Notícias | Dia a dia
'Motivação não depende de patrocínio', diz Teliana
10/03/2017 às 06h55

Após os Jogos Olímpicos no Rio de Janeiro, Teliana foi uma das muitas atletas a perder patrocinadores

Foto: JAM Media
por Mário Sérgio Cruz

Principal nome do tênis feminino nacional nas últimas duas décadas, Teliana Pereira concedeu uma longa entrevista ao TenisBrasil durante sua participação no Circuito Feminino Future de Tênis, em São Paulo, em que abordou temas sobre sua temporada, a carreira, o circuito da WTA, o momento atual do tênis brasileiro e seus planos para o futuro.

Neste trecho da conversa, Teliana avaliou a participação brasileira no Zonal Americano da Fed Cup, que aconteceu no mês de fevereiro em Metepec, no México. Com duas estreantes na equipe, Carolina Meligeni Alves e Luisa Stefani, o Brasil venceu dois dos cinco confrontos que fez durante a semana e diante de uma chave muito forte com Colômbia e Argentina, só escapou do descenso após superar a Bolívia no último dia.

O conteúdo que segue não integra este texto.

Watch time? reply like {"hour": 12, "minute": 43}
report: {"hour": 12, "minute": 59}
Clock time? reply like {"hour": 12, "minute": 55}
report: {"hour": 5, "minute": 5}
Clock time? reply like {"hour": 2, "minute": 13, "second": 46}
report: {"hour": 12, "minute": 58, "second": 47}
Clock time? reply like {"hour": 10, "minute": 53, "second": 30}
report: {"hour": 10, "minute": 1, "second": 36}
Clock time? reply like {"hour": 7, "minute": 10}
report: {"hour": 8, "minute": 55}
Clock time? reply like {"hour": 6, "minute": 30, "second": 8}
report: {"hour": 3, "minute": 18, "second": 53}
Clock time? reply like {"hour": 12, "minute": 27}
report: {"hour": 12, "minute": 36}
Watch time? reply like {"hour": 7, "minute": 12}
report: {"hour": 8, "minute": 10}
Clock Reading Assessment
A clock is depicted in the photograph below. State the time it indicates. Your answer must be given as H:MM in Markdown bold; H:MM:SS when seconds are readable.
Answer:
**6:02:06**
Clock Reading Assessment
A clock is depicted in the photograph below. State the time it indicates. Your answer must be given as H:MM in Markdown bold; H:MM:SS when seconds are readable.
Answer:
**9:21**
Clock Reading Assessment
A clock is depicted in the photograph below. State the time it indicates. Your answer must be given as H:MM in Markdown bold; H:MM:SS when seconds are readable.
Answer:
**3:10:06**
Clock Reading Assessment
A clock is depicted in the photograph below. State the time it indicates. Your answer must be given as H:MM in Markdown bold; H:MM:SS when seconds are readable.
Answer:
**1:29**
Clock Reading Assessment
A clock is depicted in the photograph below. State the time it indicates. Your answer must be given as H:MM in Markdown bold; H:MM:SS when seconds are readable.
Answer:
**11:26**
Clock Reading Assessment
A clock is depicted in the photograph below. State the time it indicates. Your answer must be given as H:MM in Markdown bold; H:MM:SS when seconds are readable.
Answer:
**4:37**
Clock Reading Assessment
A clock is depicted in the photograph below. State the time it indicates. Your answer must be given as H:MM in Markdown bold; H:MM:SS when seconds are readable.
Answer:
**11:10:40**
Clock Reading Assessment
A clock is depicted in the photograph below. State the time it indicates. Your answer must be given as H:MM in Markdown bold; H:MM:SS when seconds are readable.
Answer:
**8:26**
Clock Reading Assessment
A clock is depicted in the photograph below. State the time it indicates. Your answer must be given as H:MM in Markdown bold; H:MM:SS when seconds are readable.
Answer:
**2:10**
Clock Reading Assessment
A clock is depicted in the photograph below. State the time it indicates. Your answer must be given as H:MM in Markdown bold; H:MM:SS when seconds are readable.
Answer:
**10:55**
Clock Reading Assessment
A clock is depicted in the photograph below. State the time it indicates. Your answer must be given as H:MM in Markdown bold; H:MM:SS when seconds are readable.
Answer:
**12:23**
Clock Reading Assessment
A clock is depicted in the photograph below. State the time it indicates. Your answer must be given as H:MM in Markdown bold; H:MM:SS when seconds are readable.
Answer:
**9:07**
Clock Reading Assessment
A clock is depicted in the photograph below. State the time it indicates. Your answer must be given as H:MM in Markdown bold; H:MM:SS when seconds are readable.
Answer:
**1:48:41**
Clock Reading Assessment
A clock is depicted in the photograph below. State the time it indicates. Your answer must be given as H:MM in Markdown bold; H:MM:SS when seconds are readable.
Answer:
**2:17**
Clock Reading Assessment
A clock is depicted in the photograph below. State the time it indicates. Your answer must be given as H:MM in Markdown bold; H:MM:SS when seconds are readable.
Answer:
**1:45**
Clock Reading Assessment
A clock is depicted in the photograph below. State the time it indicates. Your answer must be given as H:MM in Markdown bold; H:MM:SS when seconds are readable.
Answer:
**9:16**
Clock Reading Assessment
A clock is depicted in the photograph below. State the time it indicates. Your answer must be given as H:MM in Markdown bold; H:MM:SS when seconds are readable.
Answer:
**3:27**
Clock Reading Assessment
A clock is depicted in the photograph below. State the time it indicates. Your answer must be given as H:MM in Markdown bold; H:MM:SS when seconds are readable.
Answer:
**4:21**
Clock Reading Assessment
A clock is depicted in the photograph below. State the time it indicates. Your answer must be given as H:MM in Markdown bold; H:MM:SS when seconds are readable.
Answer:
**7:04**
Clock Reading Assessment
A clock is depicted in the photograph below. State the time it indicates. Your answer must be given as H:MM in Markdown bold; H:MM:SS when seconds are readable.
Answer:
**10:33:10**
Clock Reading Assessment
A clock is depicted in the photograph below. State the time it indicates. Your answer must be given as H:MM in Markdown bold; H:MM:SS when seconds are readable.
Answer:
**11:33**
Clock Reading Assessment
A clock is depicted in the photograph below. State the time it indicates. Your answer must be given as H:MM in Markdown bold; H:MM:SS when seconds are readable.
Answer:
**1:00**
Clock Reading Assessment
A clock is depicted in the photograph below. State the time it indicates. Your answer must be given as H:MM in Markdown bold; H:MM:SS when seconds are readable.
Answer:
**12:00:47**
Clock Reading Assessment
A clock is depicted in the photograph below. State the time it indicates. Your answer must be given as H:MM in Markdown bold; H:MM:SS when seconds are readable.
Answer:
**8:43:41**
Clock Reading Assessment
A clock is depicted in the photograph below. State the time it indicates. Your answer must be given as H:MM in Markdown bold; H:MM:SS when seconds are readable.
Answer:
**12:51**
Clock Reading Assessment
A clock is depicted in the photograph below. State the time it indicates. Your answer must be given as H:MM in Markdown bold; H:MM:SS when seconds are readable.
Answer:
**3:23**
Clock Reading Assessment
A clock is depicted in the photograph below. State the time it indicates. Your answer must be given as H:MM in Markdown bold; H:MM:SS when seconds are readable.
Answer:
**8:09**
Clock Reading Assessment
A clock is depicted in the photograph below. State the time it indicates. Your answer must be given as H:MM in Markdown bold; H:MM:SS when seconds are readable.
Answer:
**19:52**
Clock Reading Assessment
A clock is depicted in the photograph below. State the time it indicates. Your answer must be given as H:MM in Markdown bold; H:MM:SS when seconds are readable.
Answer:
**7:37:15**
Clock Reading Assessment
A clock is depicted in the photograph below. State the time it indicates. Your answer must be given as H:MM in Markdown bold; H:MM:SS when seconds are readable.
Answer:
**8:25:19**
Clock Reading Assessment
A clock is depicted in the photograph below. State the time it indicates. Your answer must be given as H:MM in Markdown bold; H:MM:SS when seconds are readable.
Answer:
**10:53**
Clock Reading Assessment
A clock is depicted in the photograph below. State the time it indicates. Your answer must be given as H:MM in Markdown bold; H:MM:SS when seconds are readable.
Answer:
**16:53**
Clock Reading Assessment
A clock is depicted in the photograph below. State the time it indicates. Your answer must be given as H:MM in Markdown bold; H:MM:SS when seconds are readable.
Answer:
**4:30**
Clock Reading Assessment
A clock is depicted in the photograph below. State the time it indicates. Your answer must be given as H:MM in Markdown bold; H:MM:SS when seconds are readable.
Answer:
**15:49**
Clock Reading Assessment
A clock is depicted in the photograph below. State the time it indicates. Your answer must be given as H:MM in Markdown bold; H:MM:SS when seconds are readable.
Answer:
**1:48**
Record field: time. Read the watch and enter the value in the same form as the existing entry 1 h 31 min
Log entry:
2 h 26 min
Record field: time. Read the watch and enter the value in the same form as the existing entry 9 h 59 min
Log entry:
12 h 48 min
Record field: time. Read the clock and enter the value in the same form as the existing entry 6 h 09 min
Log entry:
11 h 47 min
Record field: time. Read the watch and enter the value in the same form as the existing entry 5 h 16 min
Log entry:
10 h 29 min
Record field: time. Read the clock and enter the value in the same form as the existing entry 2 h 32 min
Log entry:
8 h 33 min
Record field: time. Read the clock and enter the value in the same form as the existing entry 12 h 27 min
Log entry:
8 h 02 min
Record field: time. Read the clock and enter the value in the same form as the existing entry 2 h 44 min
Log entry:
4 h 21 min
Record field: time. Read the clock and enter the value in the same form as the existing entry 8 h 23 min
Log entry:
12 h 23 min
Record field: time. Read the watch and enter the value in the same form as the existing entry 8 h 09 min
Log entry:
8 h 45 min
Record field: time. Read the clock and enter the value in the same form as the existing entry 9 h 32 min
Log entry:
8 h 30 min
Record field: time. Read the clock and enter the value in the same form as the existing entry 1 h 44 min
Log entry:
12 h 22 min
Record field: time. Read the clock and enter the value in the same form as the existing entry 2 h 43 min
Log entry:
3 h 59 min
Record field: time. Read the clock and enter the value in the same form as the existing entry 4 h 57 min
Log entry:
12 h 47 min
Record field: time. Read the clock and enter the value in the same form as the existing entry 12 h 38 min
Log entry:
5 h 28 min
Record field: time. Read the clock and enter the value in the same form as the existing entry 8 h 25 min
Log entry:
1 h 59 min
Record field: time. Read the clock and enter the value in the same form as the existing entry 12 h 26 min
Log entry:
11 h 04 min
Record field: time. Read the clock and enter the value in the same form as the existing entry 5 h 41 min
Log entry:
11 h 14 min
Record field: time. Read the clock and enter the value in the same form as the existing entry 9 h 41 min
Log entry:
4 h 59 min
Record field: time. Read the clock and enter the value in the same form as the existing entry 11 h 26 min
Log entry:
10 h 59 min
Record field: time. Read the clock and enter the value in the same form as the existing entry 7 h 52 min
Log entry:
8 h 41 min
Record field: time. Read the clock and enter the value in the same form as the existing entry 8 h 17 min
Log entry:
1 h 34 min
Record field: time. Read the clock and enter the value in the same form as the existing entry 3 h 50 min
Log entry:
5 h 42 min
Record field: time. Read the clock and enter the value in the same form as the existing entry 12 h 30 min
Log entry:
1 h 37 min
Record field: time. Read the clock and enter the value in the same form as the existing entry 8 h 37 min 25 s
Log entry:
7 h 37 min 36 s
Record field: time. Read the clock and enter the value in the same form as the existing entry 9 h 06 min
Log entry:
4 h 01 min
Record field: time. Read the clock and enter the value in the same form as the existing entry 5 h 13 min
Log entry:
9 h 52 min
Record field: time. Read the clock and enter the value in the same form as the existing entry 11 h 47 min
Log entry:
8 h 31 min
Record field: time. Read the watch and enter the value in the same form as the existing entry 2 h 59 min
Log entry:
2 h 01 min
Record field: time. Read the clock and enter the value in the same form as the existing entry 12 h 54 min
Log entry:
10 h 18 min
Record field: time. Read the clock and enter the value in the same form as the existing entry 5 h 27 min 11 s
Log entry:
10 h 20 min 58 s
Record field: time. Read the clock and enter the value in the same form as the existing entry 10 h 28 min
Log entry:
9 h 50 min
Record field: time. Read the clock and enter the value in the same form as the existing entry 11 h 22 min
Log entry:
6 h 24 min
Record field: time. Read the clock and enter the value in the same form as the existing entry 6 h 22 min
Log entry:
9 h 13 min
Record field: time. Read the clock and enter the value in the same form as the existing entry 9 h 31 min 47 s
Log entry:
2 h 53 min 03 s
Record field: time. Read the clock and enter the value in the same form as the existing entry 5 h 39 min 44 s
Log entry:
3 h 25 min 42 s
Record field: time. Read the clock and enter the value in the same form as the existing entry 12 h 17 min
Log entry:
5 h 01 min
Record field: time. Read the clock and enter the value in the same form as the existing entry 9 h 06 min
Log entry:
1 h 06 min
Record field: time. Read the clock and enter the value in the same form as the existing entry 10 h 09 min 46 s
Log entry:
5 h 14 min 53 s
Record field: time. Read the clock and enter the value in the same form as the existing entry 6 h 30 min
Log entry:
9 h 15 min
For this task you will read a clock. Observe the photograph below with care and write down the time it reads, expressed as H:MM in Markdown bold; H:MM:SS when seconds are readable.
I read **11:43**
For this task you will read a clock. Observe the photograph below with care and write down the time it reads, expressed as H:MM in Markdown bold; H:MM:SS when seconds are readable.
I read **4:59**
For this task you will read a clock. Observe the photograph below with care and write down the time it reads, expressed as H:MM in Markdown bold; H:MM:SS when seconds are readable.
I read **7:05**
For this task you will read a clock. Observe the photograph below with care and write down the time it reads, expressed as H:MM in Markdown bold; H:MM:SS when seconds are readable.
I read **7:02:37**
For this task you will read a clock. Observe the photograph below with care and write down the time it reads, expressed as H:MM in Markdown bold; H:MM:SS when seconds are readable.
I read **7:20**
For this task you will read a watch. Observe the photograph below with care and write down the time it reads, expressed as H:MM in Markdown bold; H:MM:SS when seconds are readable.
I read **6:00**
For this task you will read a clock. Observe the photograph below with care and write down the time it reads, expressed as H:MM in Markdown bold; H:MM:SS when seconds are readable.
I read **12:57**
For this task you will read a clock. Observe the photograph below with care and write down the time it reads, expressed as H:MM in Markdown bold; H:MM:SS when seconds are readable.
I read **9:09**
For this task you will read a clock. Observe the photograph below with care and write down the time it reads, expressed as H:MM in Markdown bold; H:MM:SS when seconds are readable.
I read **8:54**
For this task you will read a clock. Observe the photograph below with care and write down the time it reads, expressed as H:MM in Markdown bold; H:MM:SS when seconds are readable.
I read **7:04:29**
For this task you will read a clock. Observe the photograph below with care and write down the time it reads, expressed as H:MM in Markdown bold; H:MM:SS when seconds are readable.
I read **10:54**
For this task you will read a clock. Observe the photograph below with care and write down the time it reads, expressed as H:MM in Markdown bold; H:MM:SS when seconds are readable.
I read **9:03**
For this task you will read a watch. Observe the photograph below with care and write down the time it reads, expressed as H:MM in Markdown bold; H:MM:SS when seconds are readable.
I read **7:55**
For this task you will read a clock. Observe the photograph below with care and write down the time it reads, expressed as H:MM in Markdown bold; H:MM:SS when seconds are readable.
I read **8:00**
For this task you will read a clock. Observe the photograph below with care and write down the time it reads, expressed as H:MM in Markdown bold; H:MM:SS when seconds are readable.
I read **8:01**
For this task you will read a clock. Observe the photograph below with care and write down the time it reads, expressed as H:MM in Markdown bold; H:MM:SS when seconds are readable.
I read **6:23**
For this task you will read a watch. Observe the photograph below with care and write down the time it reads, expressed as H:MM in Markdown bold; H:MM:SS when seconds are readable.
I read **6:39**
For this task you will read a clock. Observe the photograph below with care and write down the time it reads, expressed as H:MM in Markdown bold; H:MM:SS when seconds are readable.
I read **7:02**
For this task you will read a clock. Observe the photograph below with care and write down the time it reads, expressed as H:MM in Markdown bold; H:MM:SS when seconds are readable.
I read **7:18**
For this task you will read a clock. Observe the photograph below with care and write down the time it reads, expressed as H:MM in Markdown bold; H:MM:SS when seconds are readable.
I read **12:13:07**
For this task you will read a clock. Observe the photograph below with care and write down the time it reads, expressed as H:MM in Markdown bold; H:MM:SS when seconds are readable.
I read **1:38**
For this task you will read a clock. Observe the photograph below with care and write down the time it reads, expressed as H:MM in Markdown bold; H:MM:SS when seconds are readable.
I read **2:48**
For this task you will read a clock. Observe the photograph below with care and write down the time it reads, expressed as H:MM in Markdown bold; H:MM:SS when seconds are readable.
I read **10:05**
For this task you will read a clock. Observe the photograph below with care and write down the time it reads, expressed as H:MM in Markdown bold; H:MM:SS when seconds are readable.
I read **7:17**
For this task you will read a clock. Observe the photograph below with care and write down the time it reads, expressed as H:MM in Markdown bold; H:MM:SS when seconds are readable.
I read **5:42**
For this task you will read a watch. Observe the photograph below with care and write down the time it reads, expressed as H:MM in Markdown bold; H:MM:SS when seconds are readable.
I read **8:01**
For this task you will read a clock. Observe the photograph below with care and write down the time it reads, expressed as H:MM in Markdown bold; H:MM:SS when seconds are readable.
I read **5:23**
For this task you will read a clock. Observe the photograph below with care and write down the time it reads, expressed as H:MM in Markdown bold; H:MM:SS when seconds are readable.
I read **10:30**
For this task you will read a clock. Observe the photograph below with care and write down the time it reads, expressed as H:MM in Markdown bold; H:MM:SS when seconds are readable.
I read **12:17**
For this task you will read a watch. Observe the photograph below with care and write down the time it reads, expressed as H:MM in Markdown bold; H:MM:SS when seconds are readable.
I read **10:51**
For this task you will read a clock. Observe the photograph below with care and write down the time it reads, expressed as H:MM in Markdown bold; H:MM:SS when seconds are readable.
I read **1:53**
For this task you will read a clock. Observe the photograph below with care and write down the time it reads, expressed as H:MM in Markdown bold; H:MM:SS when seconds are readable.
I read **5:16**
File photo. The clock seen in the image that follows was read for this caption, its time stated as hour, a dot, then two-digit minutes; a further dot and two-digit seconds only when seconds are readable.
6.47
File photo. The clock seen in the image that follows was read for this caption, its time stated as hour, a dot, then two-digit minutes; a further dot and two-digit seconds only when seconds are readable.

A ex-número 43 e atual 184ª do ranking voltou a falar sobre a pressão que colocou sobre si mesma diante dos resultados que não apareciam no ano passado e comentou sobre o delicado momento de perda de patrocínios após os Jogos Olímpicos do Rio de Janeiro. "Eu imaginava que depois das Olimpíadas muita coisa fosse acabar, então já estava preparada para isso", disse a pernambucana que atualmente conta com os patrocínios da Elemídia, Wilson, Optimum Nutrition e Estácio.

Teliana ainda destaca o bom momento vivido por Beatriz Haddad Maia, de apenas 20 anos e que é a nova número 1 do Brasil, ao ocupar o 180º lugar. Bia que terminou o ano passado vencendo dois torneios nos Estados Unidos e adiou o início da atual temporada por lesão tende a subir no ranking já que tem pontos de um título recente em Clare, na Austrália, a serem incluídos em sua contagem.

Confira a entrevista com Teliana Pereira.

Você jogou a Fed Cup com uma equipe bem nova, com duas meninas estreantes. Além disso, lá no México tem toda questão da altitude e da bola murcha. Como foi a experiência?
São condições difíceis porque a gente joga com altitude e bola sem pressão e acho que isso não favorece às meninas que estavam lá. Eu e a Gabriela somos jogadoras de saibro, a Carol Meligeni também. A Luisa era a única que prefere quadra rápida. Mas eu estava super preparada porque já vinha de um ritmo bom e a gente teve um pouquinho de azar. A gente caiu no grupo mais difícil e acabou ficando em uma situação muito complicada, mas foi tudo muito no detalhe.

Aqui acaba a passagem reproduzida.